### Travail demandé
1. Résumez plus brièvement, s'il vous plaît, le paragraphe de l'extrait sur le contrôle de l'affichage publicitaire qui commence par « Le rapport de synthèse de « l'espace public de débat » ». Gardez-en les faits essentiels.
2. Citez, dans l'extrait sur le contrôle de l'affichage publicitaire, le passage qui s'ouvre sur les mots contenant « Approuvant cette proposition, la » et se referme sur « parité en 2003. ».
3. Rédigez la suite de l'extrait sur le contrôle de l'affichage publicitaire, à partir de sa dernière phrase.

### Extrait fourni

· · · · ·

Le rapport du groupe de travail sur l'image des femmes dans la publicité mis en place en 2001 a notamment mis l'accent sur les difficultés du contrôle de l'affichage et recommandé que les afficheurs incitent les agences à solliciter un conseil préalable du BVP pour toute publicité qui leur paraîtrait contestable au regard de leur code déontologique. Le rapport soulignait ainsi que « les délais tardifs de fourniture des affiches aux afficheurs, qui doivent couvrir près de 6.000 panneaux publicitaires sur l'ensemble du territoire national, vingt-quatre heures à peine après réception des affiches, ne permettent pas de façon réaliste de saisir le BVP pour avis à ce stade ».

Le rapport de synthèse de « l'espace public de débat », mis en place par le ministère de la parité à la suite de la déclaration commune avec le BVP de 2003, souligne également que ce sont les affiches publicitaires qui posent le plus de problèmes au public, alors que le nombre de demandes de conseils préalables adressées au BVP en matière d'affichage est particulièrement faible. En conséquence, ce rapport propose que la consultation préalable du BVP devienne systématique pour les campagnes publicitaires nationales en matière d'affichage.

Approuvant cette proposition, la délégation recommande, pour renforcer l'efficacité du contrôle du BVP, que soit envisagé d'étendre l'obligation de consultation préalable du BVP, déjà prévue pour les publicités télévisées, aux campagnes publicitaires nationales d'affichage.

D'une manière générale, elle recommande également que les agences de publicité demandent un conseil préalable du BVP avant toute campagne publicitaire susceptible de poser des problèmes déontologiques, ainsi que le préconisait d'ailleurs la déclaration commune du BVP et du ministère de la parité en 2003.

· · · · ·

### Extrait des données
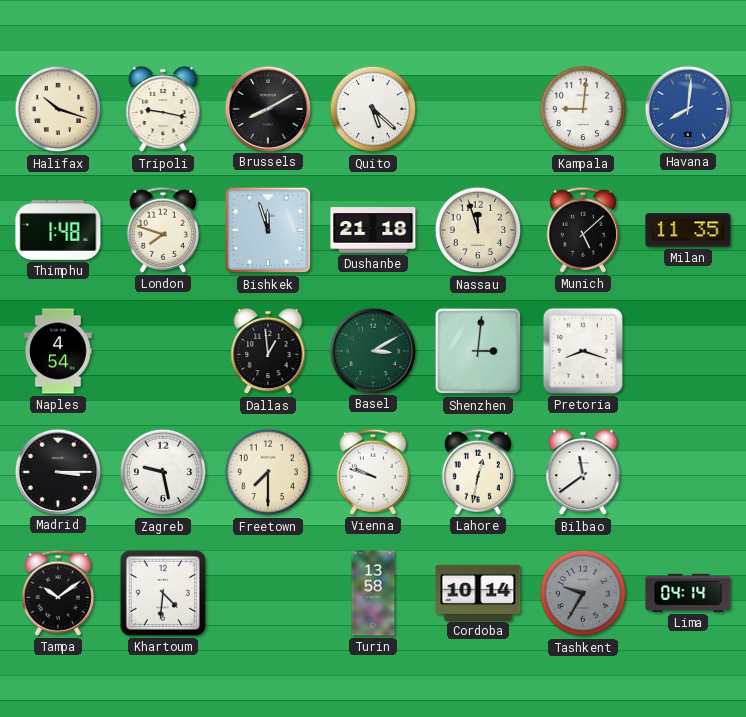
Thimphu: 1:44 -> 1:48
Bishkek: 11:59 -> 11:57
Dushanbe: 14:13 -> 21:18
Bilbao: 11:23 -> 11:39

· · · · ·

### Résultats par tâche
1. Le rapport de synthèse de « l'espace public de débat » a été créé par le ministère de la parité après sa déclaration commune de 2003 avec le BVP. Il relève que les affiches publicitaires sont ce qui pose le plus de problèmes au public. Pourtant, le BVP reçoit très peu de demandes de conseil préalable en matière d'affichage. Le rapport propose donc de rendre systématique la consultation préalable du BVP pour les campagnes nationales d'affichage.

2.
Approuvant cette proposition, la délégation recommande, pour renforcer l'efficacité du contrôle du BVP, que soit envisagé d'étendre l'obligation de consultation préalable du BVP, déjà prévue pour les publicités télévisées, aux campagnes publicitaires nationales d'affichage.

D'une manière générale, elle recommande également que les agences de publicité demandent un conseil préalable du BVP avant toute campagne publicitaire susceptible de poser des problèmes déontologiques, ainsi que le préconisait d'ailleurs la déclaration commune du BVP et du ministère de la parité en 2003.

3.
Par ailleurs, certaines campagnes publicitaires , notamment dans le domaine du prêt-à-porter ou des parfums, sont réalisées par les services de communication des grandes marques elles-mêmes, sans faire appel à une agence de publicité adhérente du BVP, et échappent donc au système d'autorégulation mis en place par la profession.

Mme Marie-Pierre Bordet, déléguée générale de l'Association des agences-conseils en communication (AACC), a ainsi souligné au cours de son audition devant la délégation que les campagnes publicitaires de la célèbre marque italienne Benetton qui avaient choqué - ce qui avait d'ailleurs débouché sur une condamnation en justice 12 ( * ) - avaient été décidées par la famille de ses propriétaires et réalisées par un photographe choisi par celle-ci.

Elle a considéré que la liberté de création pouvait avoir pour conséquence que certaines publicités passent entre les « mailles du filet » de l'autorégulation, tout en faisant observer qu'il s'agissait de cas demeurant isolés.

Pour que le système d'autorégulation soit réellement efficace, il apparaît nécessaire qu'il puisse s'appliquer à toutes les campagnes publicitaires sans exception.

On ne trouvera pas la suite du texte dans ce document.